* JOB
Filter the data below, copying in their original order every line that contains the word "like".

------ INFORMATION ------

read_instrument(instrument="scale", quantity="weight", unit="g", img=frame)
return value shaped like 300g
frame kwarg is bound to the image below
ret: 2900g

------
------ INFORMATION ------

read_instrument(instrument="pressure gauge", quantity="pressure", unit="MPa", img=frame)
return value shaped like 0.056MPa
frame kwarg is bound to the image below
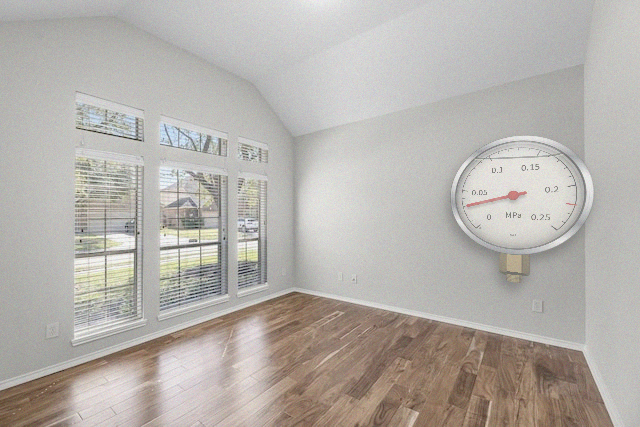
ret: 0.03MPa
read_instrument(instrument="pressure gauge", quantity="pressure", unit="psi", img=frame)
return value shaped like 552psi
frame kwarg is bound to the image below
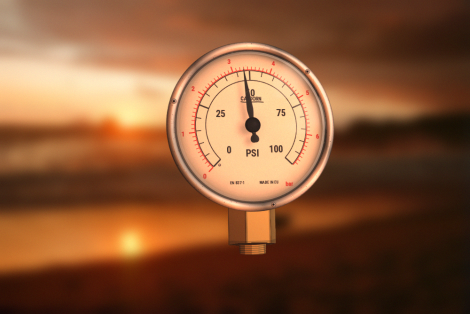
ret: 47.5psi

------
------ INFORMATION ------

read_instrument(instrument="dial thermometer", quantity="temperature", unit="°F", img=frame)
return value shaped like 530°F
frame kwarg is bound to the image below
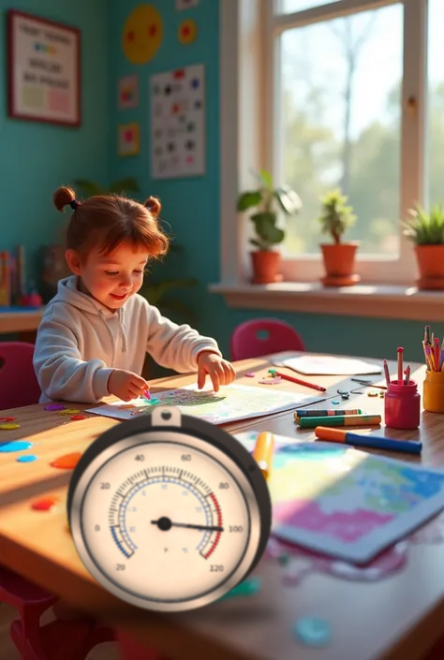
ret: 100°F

------

* RESPONSE FOR THIS EXERCISE
return value shaped like 300g
return value shaped like 0.056MPa
return value shaped like 552psi
return value shaped like 530°F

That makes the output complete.